The most obvious and necessary tool in this case was EQ. The voice benefited a lot from a shelf boosting the high frequencies and it tolerated a fairly high level, given that SpectraLayers had isolated the voice almost without noise. There was a boxiness in the original sound that was made a little clearer with a reduction at around 500Hz and I did some very light shaping between 800-2000Hz to remove some nasality at the lower end and lift some of the body at the upper end. These are standard treatments for voice recordings.
For the piano track, there was still so much noise left over — and so little of the piano’s own high frequency content — that I went quite hard on a couple of low-pass filters to really clamp down on the hiss. I also reduced the same boxiness at around 500Hz but otherwise there was little point processing the track further. There was so little detail in the tone of the piano that a boost here or a cut there might make it sound different, but nothing was going to make it sound obviously better.

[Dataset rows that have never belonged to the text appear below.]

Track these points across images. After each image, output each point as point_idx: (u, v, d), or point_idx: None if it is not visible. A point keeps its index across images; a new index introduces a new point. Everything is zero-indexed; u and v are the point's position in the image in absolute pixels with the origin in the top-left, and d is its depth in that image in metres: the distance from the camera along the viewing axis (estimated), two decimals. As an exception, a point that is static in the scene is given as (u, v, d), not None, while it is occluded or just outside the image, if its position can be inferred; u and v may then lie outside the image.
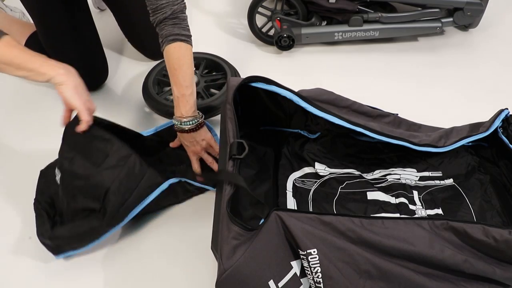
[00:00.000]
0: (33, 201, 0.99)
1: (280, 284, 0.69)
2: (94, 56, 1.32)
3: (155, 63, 1.40)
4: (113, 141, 0.93)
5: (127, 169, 0.90)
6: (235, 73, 1.33)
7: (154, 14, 1.00)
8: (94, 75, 1.32)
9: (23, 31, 1.36)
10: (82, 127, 0.91)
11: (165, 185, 0.96)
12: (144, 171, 0.92)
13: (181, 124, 1.00)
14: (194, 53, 1.03)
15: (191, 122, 1.00)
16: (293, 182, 1.02)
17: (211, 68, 1.39)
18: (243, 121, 0.96)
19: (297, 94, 0.93)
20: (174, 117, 1.01)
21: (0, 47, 0.84)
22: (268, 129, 1.13)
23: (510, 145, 0.99)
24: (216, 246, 0.70)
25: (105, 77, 1.36)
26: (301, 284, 0.71)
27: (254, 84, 0.90)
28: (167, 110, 1.22)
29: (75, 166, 0.91)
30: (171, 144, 1.11)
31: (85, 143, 0.93)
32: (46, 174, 1.06)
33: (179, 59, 0.99)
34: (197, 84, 1.27)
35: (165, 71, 1.31)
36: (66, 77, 0.88)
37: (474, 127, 1.02)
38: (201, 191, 1.06)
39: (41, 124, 1.28)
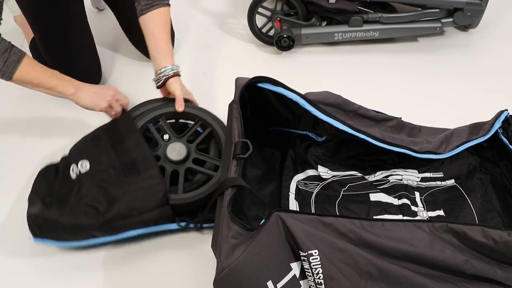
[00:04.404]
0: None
1: (279, 285, 0.69)
2: (87, 60, 1.33)
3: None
4: (151, 162, 0.95)
5: (149, 193, 0.92)
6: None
7: None
8: (87, 78, 1.34)
9: (27, 32, 1.37)
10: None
11: (172, 226, 0.96)
12: (162, 203, 0.92)
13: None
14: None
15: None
16: (296, 184, 1.02)
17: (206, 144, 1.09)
18: (252, 121, 0.96)
19: (303, 96, 0.92)
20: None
21: (22, 68, 0.94)
22: (277, 130, 1.12)
23: (510, 146, 0.99)
24: (216, 244, 0.70)
25: (98, 80, 1.38)
26: (300, 286, 0.71)
27: (261, 85, 0.90)
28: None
29: (111, 163, 0.96)
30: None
31: (128, 149, 0.98)
32: (44, 175, 1.05)
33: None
34: (188, 157, 1.02)
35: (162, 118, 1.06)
36: (78, 94, 1.03)
37: (474, 129, 1.03)
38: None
39: (43, 124, 1.28)
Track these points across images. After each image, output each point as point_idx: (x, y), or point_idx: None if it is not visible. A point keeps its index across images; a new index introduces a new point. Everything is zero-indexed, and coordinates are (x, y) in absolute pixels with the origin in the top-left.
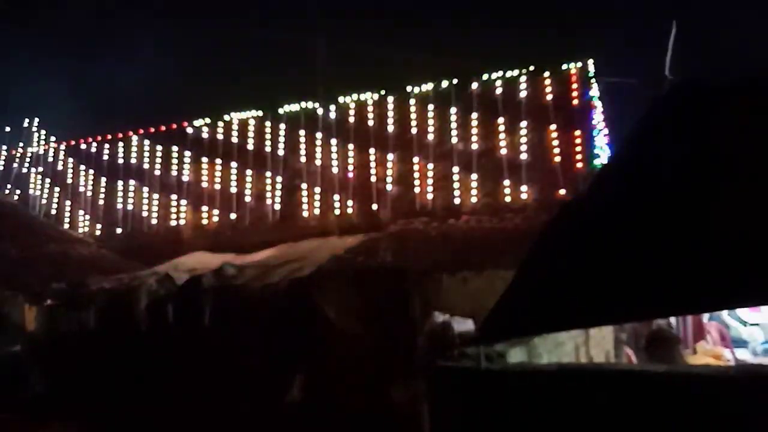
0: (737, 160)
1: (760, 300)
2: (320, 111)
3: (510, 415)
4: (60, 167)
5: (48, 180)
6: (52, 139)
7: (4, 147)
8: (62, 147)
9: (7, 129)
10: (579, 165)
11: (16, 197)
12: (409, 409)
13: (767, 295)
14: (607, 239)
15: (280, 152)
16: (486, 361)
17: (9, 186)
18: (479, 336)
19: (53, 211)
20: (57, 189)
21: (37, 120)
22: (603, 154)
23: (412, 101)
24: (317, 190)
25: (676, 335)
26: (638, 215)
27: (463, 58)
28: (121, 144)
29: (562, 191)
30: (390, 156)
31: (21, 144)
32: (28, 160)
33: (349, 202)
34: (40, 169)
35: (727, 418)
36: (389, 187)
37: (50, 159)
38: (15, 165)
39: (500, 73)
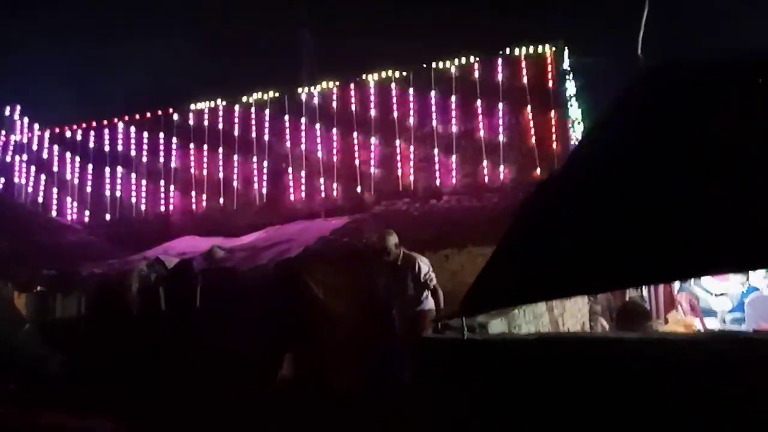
0: (705, 136)
1: (723, 268)
2: (304, 96)
3: (492, 382)
4: (45, 155)
5: (33, 168)
6: (36, 126)
7: None
8: (47, 134)
9: None
10: (554, 146)
11: (0, 186)
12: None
13: (732, 264)
14: (579, 215)
15: (266, 137)
16: (468, 332)
17: None
18: (462, 308)
19: (40, 199)
20: (43, 177)
21: (19, 108)
22: (577, 135)
23: (393, 85)
24: (303, 173)
25: (645, 309)
26: (609, 191)
27: (441, 41)
28: (107, 131)
29: (538, 171)
30: (373, 139)
31: (3, 132)
32: (11, 148)
33: (334, 185)
34: (25, 156)
35: (697, 381)
36: (372, 169)
37: (35, 147)
38: None
39: (477, 57)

After setting up the EQ parameters, I wondered whether I wanted to do any other processing at all (e.g. compression, saturation, even reverb?), in case I might get carried away and go beyond the limits I’d set myself. I had deliberately stayed away from analogue emulation EQs, as I didn’t want the track to sound as if additive effects had been applied but, being fairly limited in what I could achieve with EQ, I decided some very minor and highly targeted saturation and reverb might be useful, as, using methods like these, you can add body to a signal in a way that you can’t otherwise when the original material is lacking.
My current saturation plug-in of choice is Spectre from Wavesfactory. Here, I found the voice was clarified by slightly reducing my EQ’s high shelf and replacing it with a small amount of high frequency tube saturation, as well as a small bump in the low-mids. With a similar logic, I experimented with a few different approaches to reverb. I began with Soundtoys Little Plate, which I like a lot, but, though it did suit Norman’s voice, the reverb tail came through too strongly at the ends of phrases even on the lowest mix settings. With this in mind, I switched to a plate setting on Exponential Audio’s R4, as I knew that it had a parameter to cut the tail short. R4 sounds excellent but it also suffers sometimes from being too powerful, and I decided to discard this option when I felt that there were too many parameters worth adjusting. So, in the end, I used a convolution reverb with one of my favourite impulse responses, turning the early reflections down and dialling it in just enough so that the tail was barely noticeable.